Malgré cela, la théorie de Marx retrouve tout son sens dans le cadre de la mondialisation d'aujourd'hui, qu'il avait prévue. Nous assistons à l'explosion du capitalisme, au bouleversement des sociétés traditionnelles, à la montée de l'individualisme, à la paupérisation absolue d'un tiers du monde, à la concentration du capital, aux délocalisations, à la marchandisation, à l'essor de la précarité, au fétichisme des marchandises, à la création de richesses par la seule industrie, à la prolifération de l'industrie financière visant à prémunir contre les risques de la précarité.
Tout cela, Marx l'avait prévu.
Le coût du travail reste, comme il l'avait indiqué, la variable clé de l'économie; le taux de rentabilité reste l'objectif majeur. Pour le préserver, voire l'accroître, les salaires continuent d'augmenter moins vite que la productivité, et l'Etat continue de prendre à sa charge une part croissante des dépenses sociales et de recherche.
Demain, si la mondialisation n'est pas une nouvelle fois remise en cause, le maintien de la rentabilité du capital ne pourra pas passer par une socialisation mondiale des pertes, faute d'un Etat mondial; il passera donc par la réduction du coût du travail, c'est-à-dire par des délocalisations, le démantèlement de la protection sociale et le remplacement accéléré de services par des produits industriels, afin de réduire le coût de la reproduction de la force de travail.
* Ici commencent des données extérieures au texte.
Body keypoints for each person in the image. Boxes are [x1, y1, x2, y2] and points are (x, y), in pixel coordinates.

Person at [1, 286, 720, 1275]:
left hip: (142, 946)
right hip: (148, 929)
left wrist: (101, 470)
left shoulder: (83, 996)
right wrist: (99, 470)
Autrement dit, pas l'automatisation des services de loisirs, de santé, et d'éducation.
Si l'homme devient ainsi marchandise, à terme, il sera cloné, comme tel, malgré les illusoires digues juridiques que s'évertuent à dresser quelques pays. Nul ne pourra plus vouloir être autre chose qu'une marchandise. La tyrannie du neuf, le fétichisme de la consommation dont Marx a tant parlé, retardera alors -peut-être à jamais- dans la fascination du spectacle indéfiniment renouvelé de la marchandise, l'avènement de la révolution, elle-même devenue un spectacle donné par quelques terroristes au reste du monde.
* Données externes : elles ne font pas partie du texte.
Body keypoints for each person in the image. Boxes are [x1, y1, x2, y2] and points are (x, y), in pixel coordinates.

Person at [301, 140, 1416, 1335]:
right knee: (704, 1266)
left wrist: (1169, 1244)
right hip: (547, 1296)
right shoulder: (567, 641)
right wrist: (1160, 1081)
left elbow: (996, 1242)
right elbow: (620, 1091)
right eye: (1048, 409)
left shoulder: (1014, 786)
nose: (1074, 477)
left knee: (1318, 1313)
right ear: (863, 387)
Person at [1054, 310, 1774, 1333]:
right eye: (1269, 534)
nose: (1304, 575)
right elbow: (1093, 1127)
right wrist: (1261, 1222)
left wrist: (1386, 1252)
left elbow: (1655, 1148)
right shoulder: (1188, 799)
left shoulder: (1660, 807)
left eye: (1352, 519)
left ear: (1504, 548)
Lorsqu'il aura ainsi épuisé la marchandisation des rapports sociaux et utilisé toutes ses ressources, le capitalisme, s'il n'a pas détrui l'humanité, pourrait aussi ouvrir un socialisme mondial. Pour le dire autrement, le marché pourrait laisser place à la fraternité. Il faudrait, pour l'imaginer, en revenir aux principes que Marx évoquait déjà lorsqu'il rêvait d'un socialisme universel: la gratuité, l'art du "faire" et non du "produire", la mise en commun et à disposition gratuite des biens nécessaires à l'exercice des libertés et des responsabilités ("biens essentiels"). Comme il n'y a pas d'Etat mondial à prendre, cela ne saurait passer par l'exercice d'un pouvoir à l'échelle planétaire, mais par une transition dans l'esprit du monde - cette "évolution révolutionnaire" si chère à Marx. Par un passage de la responsabilité à la gratuité. Tout homme deviendrait citoyen du monde et le monde serait enfin fait pour l'homme.
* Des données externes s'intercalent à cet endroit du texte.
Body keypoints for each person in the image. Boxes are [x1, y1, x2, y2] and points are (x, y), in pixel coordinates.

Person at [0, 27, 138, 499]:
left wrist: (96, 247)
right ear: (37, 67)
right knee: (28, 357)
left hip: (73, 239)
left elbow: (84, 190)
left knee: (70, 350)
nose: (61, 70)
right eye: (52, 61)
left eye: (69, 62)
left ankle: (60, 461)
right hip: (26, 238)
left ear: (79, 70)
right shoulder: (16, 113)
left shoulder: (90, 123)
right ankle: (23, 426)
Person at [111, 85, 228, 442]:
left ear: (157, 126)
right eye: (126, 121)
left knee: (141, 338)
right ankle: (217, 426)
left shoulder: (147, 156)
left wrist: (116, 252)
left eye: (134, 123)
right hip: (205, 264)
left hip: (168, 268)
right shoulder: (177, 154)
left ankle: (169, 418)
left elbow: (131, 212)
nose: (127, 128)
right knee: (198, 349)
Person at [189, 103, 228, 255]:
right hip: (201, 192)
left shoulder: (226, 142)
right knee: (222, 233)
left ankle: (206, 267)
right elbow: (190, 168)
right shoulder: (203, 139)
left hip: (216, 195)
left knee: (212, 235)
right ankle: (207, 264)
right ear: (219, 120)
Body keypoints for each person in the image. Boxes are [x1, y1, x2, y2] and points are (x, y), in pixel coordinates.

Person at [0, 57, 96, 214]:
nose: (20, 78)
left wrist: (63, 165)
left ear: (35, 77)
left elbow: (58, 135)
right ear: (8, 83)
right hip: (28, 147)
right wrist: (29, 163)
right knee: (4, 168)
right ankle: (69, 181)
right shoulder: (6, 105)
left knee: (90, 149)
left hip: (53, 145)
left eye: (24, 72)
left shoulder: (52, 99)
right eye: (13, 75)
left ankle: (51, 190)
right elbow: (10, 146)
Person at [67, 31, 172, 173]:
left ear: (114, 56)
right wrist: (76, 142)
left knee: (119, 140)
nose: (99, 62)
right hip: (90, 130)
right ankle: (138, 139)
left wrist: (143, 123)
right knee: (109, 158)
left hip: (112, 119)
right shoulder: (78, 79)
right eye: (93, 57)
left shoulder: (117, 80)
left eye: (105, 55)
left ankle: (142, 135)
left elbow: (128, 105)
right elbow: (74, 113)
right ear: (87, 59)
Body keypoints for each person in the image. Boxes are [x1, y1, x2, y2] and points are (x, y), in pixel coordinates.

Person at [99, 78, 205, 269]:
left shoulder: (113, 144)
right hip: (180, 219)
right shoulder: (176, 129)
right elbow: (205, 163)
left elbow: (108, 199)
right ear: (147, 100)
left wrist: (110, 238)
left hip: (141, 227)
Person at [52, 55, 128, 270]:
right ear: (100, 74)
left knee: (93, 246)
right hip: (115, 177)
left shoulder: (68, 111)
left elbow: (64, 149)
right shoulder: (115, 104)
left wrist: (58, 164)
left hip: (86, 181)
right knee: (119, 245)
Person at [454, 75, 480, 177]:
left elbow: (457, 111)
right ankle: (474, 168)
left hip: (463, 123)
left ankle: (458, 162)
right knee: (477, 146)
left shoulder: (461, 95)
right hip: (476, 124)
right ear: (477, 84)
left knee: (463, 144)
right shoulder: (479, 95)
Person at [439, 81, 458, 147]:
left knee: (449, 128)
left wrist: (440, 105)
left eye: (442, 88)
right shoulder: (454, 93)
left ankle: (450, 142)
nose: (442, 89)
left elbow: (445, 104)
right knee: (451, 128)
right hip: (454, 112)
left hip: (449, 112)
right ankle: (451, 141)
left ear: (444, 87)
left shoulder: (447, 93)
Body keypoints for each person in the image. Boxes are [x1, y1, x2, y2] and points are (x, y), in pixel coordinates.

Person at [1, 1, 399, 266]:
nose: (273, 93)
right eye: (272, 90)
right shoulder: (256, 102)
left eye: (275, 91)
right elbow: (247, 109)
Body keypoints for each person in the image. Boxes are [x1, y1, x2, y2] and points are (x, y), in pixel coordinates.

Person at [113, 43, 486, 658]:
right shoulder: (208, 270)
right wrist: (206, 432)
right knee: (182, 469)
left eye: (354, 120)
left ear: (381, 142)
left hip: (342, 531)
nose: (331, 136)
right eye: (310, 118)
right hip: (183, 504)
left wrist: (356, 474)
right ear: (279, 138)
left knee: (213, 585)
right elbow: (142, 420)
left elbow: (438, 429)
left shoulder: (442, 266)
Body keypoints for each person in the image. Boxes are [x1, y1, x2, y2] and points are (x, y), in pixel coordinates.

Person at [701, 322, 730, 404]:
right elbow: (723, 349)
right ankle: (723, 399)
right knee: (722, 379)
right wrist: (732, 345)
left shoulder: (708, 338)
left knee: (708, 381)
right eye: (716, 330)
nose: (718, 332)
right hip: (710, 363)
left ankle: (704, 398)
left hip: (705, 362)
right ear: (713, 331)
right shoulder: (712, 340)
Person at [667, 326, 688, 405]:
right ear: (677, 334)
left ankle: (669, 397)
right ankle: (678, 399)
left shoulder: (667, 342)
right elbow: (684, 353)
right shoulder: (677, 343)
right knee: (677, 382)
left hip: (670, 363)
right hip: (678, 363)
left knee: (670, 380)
Il faudra alors relire Karl Marx; on y puisera des raisons de ne pas réitérer les erreurs du siècle passé, de ne pas céder aux fausses certitudes; d'admettre que tout pouvoir doit être réversible, que tout théorie est faite pour être contredite, que tout vérité est vouée à être dépassée, que l'arbitraire est certitude de mort, que le bien absolu est la source du mal absolu; qu'une pensée doit rester ouverte, ne pas tout expliquer, admettre les points de vue contraires, ne pas confondre une cause avec des responsables, des mécanismes avec des acteurs, des classes avec des personnes.
Laisser l'homme au centre de tout.
Pour y parvenir, les générations à venir se souviendront du proscrit Karl Marx qui, dans sa misère londonienne, pleurant ses enfants morts, rêva d'une humanité meilleure. Ils reviendront alors vers l'esprit du monde et son message principal : l'homme mérite qu'on espère en lui.